Dataset records
start
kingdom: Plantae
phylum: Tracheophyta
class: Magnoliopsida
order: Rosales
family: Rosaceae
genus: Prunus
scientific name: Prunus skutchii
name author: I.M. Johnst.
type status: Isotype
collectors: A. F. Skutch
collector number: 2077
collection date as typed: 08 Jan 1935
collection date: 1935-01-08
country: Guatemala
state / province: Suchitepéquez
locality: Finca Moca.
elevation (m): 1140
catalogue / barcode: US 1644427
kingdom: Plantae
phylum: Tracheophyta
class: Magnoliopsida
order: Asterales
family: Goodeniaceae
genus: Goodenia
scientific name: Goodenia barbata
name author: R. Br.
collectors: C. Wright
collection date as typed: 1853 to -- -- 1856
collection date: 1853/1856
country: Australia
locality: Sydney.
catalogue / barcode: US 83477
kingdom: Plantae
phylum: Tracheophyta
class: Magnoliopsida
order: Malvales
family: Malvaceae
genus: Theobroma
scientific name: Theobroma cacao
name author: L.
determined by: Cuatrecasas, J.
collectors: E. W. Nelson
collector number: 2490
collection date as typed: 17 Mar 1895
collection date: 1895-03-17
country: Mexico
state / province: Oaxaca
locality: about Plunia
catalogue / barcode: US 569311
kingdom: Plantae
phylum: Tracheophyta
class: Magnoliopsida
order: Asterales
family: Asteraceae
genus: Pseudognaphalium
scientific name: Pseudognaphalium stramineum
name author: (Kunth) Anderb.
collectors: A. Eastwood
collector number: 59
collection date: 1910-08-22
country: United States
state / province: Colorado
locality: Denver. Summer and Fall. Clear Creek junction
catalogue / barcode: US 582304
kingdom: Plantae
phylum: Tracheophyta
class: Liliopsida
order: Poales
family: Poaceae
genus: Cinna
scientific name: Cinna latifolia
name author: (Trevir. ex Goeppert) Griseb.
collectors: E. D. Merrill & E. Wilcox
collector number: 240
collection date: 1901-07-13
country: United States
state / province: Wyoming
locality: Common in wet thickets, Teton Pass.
end
• _REQUIREMENTS_: Which lines of the items above contain the string "collection"? Show each of them in full.

• _WORKED ANSWER_:
collection date as typed: 08 Jan 1935
collection date: 1935-01-08
collection date as typed: 1853 to -- -- 1856
collection date: 1853/1856
collection date as typed: 17 Mar 1895
collection date: 1895-03-17
collection date: 1910-08-22
collection date: 1901-07-13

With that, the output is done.